*YOUR TASK*
Put every line of the data below into a numbered list, and leave out any blank lines.

** BEGIN MATERIAL **

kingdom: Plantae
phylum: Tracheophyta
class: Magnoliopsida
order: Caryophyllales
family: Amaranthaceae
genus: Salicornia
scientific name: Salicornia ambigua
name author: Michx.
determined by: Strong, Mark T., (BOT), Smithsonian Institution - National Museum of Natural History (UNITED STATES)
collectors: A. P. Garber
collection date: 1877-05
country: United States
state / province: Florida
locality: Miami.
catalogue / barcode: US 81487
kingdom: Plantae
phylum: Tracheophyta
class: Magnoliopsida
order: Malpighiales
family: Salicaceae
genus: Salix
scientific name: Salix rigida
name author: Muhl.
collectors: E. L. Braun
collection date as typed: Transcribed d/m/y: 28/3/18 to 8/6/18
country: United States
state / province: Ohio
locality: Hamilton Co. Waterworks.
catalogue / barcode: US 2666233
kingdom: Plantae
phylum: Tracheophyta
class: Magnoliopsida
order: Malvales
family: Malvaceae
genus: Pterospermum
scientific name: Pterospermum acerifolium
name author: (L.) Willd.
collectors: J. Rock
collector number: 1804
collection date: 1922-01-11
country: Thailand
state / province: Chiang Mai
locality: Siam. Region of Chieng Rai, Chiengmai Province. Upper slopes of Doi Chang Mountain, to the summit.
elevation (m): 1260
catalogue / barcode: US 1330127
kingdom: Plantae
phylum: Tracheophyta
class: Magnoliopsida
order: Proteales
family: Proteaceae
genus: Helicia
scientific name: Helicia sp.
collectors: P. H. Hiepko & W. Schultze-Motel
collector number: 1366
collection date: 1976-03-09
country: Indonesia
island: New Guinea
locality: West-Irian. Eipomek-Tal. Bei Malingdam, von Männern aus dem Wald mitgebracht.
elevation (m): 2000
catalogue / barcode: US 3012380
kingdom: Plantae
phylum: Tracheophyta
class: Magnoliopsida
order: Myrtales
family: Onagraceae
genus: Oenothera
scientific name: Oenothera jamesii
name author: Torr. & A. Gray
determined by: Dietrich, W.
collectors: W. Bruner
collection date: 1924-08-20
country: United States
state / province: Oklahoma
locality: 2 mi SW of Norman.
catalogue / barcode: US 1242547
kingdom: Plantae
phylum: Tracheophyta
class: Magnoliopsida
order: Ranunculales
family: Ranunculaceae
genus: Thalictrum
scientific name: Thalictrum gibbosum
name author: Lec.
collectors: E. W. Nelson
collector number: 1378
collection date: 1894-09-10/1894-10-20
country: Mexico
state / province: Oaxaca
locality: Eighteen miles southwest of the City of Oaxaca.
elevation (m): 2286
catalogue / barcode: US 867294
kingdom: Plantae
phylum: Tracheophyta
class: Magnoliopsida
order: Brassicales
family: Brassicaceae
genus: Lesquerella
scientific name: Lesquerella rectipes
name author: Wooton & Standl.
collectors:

** END MATERIAL **

*SOLUTION FOR THIS EXERCISE*
1. kingdom: Plantae
2. phylum: Tracheophyta
3. class: Magnoliopsida
4. order: Caryophyllales
5. family: Amaranthaceae
6. genus: Salicornia
7. scientific name: Salicornia ambigua
8. name author: Michx.
9. determined by: Strong, Mark T., (BOT), Smithsonian Institution - National Museum of Natural History (UNITED STATES)
10. collectors: A. P. Garber
11. collection date: 1877-05
12. country: United States
13. state / province: Florida
14. locality: Miami.
15. catalogue / barcode: US 81487
16. kingdom: Plantae
17. phylum: Tracheophyta
18. class: Magnoliopsida
19. order: Malpighiales
20. family: Salicaceae
21. genus: Salix
22. scientific name: Salix rigida
23. name author: Muhl.
24. collectors: E. L. Braun
25. collection date as typed: Transcribed d/m/y: 28/3/18 to 8/6/18
26. country: United States
27. state / province: Ohio
28. locality: Hamilton Co. Waterworks.
29. catalogue / barcode: US 2666233
30. kingdom: Plantae
31. phylum: Tracheophyta
32. class: Magnoliopsida
33. order: Malvales
34. family: Malvaceae
35. genus: Pterospermum
36. scientific name: Pterospermum acerifolium
37. name author: (L.) Willd.
38. collectors: J. Rock
39. collector number: 1804
40. collection date: 1922-01-11
41. country: Thailand
42. state / province: Chiang Mai
43. locality: Siam. Region of Chieng Rai, Chiengmai Province. Upper slopes of Doi Chang Mountain, to the summit.
44. elevation (m): 1260
45. catalogue / barcode: US 1330127
46. kingdom: Plantae
47. phylum: Tracheophyta
48. class: Magnoliopsida
49. order: Proteales
50. family: Proteaceae
51. genus: Helicia
52. scientific name: Helicia sp.
53. collectors: P. H. Hiepko & W. Schultze-Motel
54. collector number: 1366
55. collection date: 1976-03-09
56. country: Indonesia
57. island: New Guinea
58. locality: West-Irian. Eipomek-Tal. Bei Malingdam, von Männern aus dem Wald mitgebracht.
59. elevation (m): 2000
60. catalogue / barcode: US 3012380
61. kingdom: Plantae
62. phylum: Tracheophyta
63. class: Magnoliopsida
64. order: Myrtales
65. family: Onagraceae
66. genus: Oenothera
67. scientific name: Oenothera jamesii
68. name author: Torr. & A. Gray
69. determined by: Dietrich, W.
70. collectors: W. Bruner
71. collection date: 1924-08-20
72. country: United States
73. state / province: Oklahoma
74. locality: 2 mi SW of Norman.
75. catalogue / barcode: US 1242547
76. kingdom: Plantae
77. phylum: Tracheophyta
78. class: Magnoliopsida
79. order: Ranunculales
80. family: Ranunculaceae
81. genus: Thalictrum
82. scientific name: Thalictrum gibbosum
83. name author: Lec.
84. collectors: E. W. Nelson
85. collector number: 1378
86. collection date: 1894-09-10/1894-10-20
87. country: Mexico
88. state / province: Oaxaca
89. locality: Eighteen miles southwest of the City of Oaxaca.
90. elevation (m): 2286
91. catalogue / barcode: US 867294
92. kingdom: Plantae
93. phylum: Tracheophyta
94. class: Magnoliopsida
95. order: Brassicales
96. family: Brassicaceae
97. genus: Lesquerella
98. scientific name: Lesquerella rectipes
99. name author: Wooton & Standl.
100. collectors:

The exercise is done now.